## QUESTIONS ON THE MATERIAL
(a) In the hypertension trial page, how long is the placebo run-in period?
(b) Echo the stretch of the hypertension trial page from "Detailed Description" through "during 8 weeks.".

----- EXCERPTED TEXT

Efficacy and Safety of TELMINUVO to Stage 2 Hypertension

November 7, 2013 updated by: Chong Kun Dang Pharmaceutical

A Randomized, Double-blind, Multi-center, Phase 3 Trial to Evaluate the Efficacy and Safety of a Fixed Dose Combination of Telmisartan and S-Amlodipine(TELMINUVO TAB.) Versus S-Amlodipine Monotherapy in Patients With Stage 2 Hypertension

The aim of present study is to evaluate the efficacy and safety of two dose combination of Telmisartan/S-Amlodipine (80/2.5mg and 80/5mg) compared with S-Amlodipine monotherapy (2.5mg and 5mg) in patients with Stage 2 hypertension.

Study Overview

Status

Unknown

Conditions

Intervention / Treatment

Detailed Description

  • In patients with Stage 2 hypertension to determine the efficacy and safety of Telmisartan/S-Amlodipine (80/2.5mg and 80/5mg) or S-Amlodipine monotherapy (2.5mg and 5mg) during 8 weeks.
  • This study is consist of placebo run-in period(2 weeks_single blind) and treatment period(8 weeks_double blind).

Study Type

Interventional

Enrollment (Anticipated)

200

Phase

  • Phase 3

Contacts and Locations

This section provides the contact details for those conducting the study, and information on where this study is being conducted.

Study Locations

  • Korea, Republic of
      • Seoul, Korea, Republic of
        • The Catholic University of Korea Seoul St. Mary'S Hospital

Participation Criteria

Researchers look for people who fit a certain description, called eligibility criteria. Some examples of these criteria are a person's general health condition or prior treatments.

Eligibility Criteria

Ages Eligible for Study

18 years and older (ADULT, OLDER_ADULT)

Accepts Healthy Volunteers

No

Genders Eligible for Study

All

Description

Inclusion Criteria:

  • age 18 years or older

  • at the screening visit

    • antihypertensive drugs not taking: 160mmHg ≤ sitSBP < 200mmHg
    • antihypertensive drugs taking: 140mmHg ≤ sitSBP < 180mmHg
  • at the randomization visit(160mmHg ≤ sitSBP < 200mmHg)
  • willing and able to provide written informed consent

Exclusion Criteria:

  • mean sitting DBP ≥ 120mmHg or mean sitting SBP ≥ 200mmHg at the screening visit and randomization visit
  • for the past four weeks based on beginning of administration, patients took over four antihypertensive drugs
  • known or suspected secondary hypertension(ex. aortic coarctation, Primary hyperaldosteronism, renal artery stenosis, pheochromocytoma)

----------
----- DATA EXCERPTS

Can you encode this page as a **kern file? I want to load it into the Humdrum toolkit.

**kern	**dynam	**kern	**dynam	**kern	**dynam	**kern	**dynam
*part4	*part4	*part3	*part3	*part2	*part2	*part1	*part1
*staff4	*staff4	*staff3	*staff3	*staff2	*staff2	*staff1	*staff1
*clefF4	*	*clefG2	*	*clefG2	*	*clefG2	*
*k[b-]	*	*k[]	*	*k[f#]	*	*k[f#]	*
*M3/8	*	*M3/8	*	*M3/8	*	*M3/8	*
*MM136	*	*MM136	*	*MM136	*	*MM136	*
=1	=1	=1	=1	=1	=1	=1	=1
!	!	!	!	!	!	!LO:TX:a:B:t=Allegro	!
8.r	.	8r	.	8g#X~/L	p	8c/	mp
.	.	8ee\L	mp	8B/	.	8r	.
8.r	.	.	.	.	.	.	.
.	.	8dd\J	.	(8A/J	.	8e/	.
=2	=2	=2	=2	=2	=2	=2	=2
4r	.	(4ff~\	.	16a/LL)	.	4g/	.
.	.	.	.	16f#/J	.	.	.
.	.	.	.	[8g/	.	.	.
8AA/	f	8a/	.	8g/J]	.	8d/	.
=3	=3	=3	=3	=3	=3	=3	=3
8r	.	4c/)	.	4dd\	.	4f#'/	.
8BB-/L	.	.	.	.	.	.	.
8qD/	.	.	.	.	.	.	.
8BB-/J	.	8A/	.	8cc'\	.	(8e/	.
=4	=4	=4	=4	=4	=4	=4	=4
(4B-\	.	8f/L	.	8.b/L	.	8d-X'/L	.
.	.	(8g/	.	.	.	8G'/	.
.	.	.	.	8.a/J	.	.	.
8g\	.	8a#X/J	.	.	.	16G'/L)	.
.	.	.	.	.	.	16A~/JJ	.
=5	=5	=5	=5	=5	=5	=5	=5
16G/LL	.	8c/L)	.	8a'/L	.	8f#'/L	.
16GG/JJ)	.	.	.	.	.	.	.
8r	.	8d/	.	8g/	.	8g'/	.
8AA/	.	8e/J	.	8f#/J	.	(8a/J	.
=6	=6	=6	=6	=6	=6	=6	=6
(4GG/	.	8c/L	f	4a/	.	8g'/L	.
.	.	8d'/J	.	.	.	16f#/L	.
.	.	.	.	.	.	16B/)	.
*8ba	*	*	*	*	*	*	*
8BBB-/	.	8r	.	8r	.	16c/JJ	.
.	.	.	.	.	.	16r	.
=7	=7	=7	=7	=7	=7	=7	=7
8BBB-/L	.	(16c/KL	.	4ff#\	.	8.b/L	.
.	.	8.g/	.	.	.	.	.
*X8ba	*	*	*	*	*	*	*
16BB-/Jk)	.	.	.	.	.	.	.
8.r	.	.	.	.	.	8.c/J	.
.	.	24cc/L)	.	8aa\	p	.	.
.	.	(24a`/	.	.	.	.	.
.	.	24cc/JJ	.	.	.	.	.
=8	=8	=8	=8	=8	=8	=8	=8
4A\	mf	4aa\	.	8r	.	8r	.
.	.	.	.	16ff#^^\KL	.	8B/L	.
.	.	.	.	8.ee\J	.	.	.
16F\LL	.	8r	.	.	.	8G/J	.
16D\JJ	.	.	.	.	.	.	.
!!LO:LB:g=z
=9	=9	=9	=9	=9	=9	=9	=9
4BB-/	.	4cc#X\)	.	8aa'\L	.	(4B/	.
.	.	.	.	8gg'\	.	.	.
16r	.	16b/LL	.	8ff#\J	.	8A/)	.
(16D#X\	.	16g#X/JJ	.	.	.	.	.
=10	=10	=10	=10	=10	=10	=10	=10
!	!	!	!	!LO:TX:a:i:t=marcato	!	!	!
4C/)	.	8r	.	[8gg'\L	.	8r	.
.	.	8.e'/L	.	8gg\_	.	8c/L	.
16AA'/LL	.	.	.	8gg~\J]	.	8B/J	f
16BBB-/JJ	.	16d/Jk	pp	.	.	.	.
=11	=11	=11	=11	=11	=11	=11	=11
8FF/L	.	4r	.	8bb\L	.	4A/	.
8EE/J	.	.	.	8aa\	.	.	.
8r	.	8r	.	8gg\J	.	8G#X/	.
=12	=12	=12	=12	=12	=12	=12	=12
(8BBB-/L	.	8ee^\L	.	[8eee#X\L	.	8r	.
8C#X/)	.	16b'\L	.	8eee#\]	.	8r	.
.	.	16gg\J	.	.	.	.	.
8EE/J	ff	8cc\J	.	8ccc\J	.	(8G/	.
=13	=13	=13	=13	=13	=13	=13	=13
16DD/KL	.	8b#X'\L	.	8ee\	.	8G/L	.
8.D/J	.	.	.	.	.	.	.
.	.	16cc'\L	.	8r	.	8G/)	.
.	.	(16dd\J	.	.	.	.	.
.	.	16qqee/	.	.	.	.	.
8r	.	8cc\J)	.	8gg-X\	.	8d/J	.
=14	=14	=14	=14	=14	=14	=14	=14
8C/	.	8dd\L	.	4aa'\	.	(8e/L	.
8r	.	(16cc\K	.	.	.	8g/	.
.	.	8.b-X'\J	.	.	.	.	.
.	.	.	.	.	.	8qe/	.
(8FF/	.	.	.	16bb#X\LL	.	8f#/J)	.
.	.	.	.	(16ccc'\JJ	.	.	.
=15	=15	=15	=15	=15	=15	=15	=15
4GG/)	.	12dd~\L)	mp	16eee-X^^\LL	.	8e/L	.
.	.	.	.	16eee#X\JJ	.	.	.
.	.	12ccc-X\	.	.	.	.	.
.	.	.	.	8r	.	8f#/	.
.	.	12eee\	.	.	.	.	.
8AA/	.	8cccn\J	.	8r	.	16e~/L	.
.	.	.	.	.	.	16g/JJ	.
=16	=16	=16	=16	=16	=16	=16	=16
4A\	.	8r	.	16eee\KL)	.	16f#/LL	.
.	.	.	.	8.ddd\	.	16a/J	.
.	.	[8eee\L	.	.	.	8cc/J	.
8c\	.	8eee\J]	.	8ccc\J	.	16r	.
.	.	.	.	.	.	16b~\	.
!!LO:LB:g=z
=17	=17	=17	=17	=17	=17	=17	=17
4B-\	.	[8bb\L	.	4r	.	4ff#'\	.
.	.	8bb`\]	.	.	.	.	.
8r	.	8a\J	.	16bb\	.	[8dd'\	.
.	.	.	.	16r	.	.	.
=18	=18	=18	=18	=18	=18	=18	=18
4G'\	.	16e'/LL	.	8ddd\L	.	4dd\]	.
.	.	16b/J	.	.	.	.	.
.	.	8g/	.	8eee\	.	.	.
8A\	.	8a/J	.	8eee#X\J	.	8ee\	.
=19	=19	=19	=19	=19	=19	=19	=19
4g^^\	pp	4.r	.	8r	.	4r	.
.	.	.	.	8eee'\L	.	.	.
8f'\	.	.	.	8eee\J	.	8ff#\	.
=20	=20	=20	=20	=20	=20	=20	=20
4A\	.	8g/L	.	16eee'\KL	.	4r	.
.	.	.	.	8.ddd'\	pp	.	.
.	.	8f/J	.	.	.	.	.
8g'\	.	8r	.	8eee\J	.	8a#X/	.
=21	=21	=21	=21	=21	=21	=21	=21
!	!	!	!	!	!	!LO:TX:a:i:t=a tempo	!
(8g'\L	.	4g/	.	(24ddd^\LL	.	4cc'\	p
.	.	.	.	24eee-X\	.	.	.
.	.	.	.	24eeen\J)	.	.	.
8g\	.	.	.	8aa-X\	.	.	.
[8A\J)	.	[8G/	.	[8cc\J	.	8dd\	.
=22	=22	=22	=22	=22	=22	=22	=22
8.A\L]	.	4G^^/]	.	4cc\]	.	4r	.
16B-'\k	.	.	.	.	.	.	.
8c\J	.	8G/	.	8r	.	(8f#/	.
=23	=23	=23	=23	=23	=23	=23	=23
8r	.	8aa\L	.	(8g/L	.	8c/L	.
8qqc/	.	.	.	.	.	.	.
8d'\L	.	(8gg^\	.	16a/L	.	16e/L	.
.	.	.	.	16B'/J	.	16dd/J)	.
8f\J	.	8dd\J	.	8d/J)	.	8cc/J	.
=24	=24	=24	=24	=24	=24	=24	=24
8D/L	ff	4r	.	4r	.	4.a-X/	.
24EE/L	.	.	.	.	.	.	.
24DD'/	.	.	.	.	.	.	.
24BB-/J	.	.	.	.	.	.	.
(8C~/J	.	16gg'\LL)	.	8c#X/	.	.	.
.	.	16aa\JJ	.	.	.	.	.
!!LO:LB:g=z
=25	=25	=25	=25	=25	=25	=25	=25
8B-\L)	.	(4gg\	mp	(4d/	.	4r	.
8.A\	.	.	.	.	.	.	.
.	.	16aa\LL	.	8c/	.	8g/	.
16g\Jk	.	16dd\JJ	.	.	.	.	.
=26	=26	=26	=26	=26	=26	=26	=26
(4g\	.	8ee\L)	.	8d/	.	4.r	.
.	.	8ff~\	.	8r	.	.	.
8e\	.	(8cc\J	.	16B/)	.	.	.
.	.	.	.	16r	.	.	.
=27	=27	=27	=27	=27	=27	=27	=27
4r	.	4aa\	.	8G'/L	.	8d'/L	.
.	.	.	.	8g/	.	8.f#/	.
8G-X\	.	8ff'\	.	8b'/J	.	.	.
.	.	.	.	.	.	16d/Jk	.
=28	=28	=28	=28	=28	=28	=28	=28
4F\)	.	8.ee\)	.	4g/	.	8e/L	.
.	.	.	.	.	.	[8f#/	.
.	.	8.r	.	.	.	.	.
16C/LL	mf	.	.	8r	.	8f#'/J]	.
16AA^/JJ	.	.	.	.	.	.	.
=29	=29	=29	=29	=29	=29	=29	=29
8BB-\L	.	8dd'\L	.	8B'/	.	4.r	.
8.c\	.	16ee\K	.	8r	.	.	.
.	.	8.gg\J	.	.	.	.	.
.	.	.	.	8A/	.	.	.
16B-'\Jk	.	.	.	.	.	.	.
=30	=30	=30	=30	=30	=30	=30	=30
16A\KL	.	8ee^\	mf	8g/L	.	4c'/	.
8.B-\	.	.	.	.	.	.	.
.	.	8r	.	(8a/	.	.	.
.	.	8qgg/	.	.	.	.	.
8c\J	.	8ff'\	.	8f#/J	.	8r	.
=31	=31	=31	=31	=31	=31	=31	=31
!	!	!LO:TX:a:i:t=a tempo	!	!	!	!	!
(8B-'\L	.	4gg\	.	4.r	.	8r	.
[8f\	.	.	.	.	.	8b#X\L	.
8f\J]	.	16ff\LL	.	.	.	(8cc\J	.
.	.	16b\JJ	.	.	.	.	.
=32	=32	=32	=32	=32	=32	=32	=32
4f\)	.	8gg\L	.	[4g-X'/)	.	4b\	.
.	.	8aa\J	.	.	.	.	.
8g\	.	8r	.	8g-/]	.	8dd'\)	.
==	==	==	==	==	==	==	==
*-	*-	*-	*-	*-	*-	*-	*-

----------

## SOLUTION SET
(a) Two weeks, single-blind.

(b)
Detailed Description

  • In patients with Stage 2 hypertension to determine the efficacy and safety of Telmisartan/S-Amlodipine (80/2.5mg and 80/5mg) or S-Amlodipine monotherapy (2.5mg and 5mg) during 8 weeks.